Well done Poll - you certainly did the right thing. And hopefully helped other patients who have to see her. l know how your toes do seem to have a life of their own - mine are the same. Especially, when they are trying to cut back the ingrowing nail.

l now try to do my own. Soak my feet for a while before attempting it - then l use some ‘tools’ l bought from Amazon. So far it has worked. l have a bottle of nail softener - so use this for a few days before attempting the operation. l have been taking lots of Biotin for 4 weeks. And my nails are growing at such a pace - so is my hair. Skin looks pumped up [thats what a friend told me yesterday] Certainly, the rough dry patches have gone.

Last time l went to outpatients - they gave me a questionaire to fill in before leaving - asking all about the way l was treated by the doctor. l gave him top marks. Going again this afternoon - so hope he saw what l wrote. The receptionist at this orthpaedic clinic is also very pleasant and helpful - so are the radiologists. Not the same everywhere l am afraid.
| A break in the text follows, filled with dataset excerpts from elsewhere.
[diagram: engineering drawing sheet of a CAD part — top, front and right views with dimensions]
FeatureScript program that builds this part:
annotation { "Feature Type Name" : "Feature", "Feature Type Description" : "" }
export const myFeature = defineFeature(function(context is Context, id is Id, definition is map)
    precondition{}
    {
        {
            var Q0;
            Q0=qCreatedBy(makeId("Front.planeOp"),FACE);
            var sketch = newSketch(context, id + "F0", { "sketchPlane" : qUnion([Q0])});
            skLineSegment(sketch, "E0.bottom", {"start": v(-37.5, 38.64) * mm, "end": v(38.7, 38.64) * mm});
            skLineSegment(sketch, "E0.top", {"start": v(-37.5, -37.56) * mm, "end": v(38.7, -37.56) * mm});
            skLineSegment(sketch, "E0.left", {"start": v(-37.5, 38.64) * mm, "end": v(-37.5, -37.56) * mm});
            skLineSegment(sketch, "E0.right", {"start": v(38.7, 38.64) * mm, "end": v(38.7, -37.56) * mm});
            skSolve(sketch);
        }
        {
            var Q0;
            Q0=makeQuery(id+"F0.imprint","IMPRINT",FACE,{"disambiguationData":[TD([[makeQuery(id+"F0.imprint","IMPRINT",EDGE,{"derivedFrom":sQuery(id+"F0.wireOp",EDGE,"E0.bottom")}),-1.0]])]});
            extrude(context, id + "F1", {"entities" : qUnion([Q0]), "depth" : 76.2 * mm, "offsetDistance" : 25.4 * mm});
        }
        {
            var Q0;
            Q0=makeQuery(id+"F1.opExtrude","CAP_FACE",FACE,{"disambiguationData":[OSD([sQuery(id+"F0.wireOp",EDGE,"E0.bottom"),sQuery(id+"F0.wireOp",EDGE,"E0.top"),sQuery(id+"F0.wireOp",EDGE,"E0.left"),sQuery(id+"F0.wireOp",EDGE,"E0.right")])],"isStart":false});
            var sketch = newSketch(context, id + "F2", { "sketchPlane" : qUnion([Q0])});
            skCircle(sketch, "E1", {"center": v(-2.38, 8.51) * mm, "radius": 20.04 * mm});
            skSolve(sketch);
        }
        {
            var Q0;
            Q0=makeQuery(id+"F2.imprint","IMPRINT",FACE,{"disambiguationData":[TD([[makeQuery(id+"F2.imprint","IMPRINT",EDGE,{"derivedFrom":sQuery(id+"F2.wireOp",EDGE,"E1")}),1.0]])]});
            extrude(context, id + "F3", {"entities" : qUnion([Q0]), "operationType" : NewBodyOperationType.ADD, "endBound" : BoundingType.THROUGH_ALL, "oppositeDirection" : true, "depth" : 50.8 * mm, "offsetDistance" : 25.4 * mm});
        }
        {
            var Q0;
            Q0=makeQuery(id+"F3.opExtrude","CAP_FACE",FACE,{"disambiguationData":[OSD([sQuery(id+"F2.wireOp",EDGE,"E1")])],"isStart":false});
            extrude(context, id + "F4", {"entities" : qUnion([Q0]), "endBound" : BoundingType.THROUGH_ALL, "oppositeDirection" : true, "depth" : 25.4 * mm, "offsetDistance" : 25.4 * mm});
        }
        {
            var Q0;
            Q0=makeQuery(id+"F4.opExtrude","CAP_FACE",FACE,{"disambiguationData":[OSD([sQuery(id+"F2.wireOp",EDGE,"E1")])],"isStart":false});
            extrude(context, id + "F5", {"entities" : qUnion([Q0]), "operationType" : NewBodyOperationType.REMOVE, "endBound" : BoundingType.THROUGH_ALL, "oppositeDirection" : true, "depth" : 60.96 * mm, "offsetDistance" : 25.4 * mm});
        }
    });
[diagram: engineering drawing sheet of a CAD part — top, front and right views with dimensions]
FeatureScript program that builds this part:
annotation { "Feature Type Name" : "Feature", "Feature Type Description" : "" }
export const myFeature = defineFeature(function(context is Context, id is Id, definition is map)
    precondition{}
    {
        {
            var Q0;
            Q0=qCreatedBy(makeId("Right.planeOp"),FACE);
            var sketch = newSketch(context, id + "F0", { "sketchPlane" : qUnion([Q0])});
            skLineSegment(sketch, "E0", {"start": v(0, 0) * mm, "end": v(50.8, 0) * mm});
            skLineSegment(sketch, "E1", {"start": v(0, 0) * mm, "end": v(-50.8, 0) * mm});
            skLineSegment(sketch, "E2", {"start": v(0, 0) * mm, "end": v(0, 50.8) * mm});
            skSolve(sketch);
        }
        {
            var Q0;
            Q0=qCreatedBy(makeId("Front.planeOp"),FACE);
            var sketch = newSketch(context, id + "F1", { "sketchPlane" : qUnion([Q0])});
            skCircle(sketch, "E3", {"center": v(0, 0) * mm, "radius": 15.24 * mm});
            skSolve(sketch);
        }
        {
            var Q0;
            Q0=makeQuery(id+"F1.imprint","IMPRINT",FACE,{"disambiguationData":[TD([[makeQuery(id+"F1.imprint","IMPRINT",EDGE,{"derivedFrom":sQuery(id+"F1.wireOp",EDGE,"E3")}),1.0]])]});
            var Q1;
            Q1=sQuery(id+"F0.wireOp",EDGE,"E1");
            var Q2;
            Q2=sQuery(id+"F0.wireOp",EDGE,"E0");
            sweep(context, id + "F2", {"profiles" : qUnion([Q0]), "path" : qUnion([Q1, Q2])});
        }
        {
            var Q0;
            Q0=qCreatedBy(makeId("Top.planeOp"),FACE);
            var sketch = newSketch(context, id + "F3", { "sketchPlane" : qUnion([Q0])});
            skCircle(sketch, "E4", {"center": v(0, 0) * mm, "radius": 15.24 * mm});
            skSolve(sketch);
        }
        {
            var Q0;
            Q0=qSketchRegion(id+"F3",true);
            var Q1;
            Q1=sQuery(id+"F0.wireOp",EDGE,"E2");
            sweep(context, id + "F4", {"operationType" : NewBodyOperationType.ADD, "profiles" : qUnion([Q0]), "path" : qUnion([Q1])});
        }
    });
funny when i was reading your first mail thought she doesn’t get it , she didn’t see that ok she was busy but that doesn’t give her the excuse to take it out on you

trish

Poll,

As l struggled into the hospital - armed with my trusty rollator - my consultant Orthopaedic Surgeon - walked past me. He recognised me from the back. [my mop of blonde curly hair] - and he was so friendly - said he would be seeing me in a few minutes. Of course, he strode off and was soon out of sight. The staff in this department are so kind and helpful - none of this ‘The computer says no’ - which l have experienced elsewhere.